_PROBLEM DESCRIPTION:_
Repeat exactly the lines below that lie between the line with "adults, children, and" and the line with "only clean but", counting both of those lines as part of the answer.

_WORKING DATA:_
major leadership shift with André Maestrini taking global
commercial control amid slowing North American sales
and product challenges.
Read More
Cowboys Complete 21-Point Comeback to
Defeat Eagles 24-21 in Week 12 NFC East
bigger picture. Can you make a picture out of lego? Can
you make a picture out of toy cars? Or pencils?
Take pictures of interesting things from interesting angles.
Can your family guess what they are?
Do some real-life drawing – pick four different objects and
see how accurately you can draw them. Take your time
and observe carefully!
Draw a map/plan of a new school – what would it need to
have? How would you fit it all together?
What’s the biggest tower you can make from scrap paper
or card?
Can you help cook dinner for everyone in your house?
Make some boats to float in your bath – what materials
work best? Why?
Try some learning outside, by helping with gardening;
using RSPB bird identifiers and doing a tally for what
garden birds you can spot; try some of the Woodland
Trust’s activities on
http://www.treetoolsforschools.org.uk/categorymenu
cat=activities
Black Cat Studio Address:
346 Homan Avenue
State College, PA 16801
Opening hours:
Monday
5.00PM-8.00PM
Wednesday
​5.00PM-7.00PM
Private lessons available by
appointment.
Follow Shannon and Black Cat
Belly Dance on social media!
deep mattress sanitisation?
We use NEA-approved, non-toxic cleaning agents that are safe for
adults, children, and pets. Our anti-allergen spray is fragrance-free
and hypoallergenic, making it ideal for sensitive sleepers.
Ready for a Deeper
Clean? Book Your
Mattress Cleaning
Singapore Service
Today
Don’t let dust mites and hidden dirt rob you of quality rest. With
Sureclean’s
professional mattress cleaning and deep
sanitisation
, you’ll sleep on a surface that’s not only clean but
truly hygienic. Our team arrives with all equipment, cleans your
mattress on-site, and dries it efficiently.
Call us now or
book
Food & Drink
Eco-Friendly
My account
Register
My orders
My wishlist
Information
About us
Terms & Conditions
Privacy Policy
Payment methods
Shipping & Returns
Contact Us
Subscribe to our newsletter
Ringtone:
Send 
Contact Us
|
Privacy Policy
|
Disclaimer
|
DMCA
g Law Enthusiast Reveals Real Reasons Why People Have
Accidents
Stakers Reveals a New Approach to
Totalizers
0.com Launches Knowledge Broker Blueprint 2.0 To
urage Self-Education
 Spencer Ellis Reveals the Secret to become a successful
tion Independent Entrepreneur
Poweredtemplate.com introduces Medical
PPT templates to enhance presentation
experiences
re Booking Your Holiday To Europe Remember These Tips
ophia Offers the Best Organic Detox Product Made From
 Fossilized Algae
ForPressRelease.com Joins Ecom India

_ANSWER SECTION:_
adults, children, and pets. Our anti-allergen spray is fragrance-free
and hypoallergenic, making it ideal for sensitive sleepers.
Ready for a Deeper
Clean? Book Your
Mattress Cleaning
Singapore Service
Today
Don’t let dust mites and hidden dirt rob you of quality rest. With
Sureclean’s
professional mattress cleaning and deep
sanitisation
, you’ll sleep on a surface that’s not only clean but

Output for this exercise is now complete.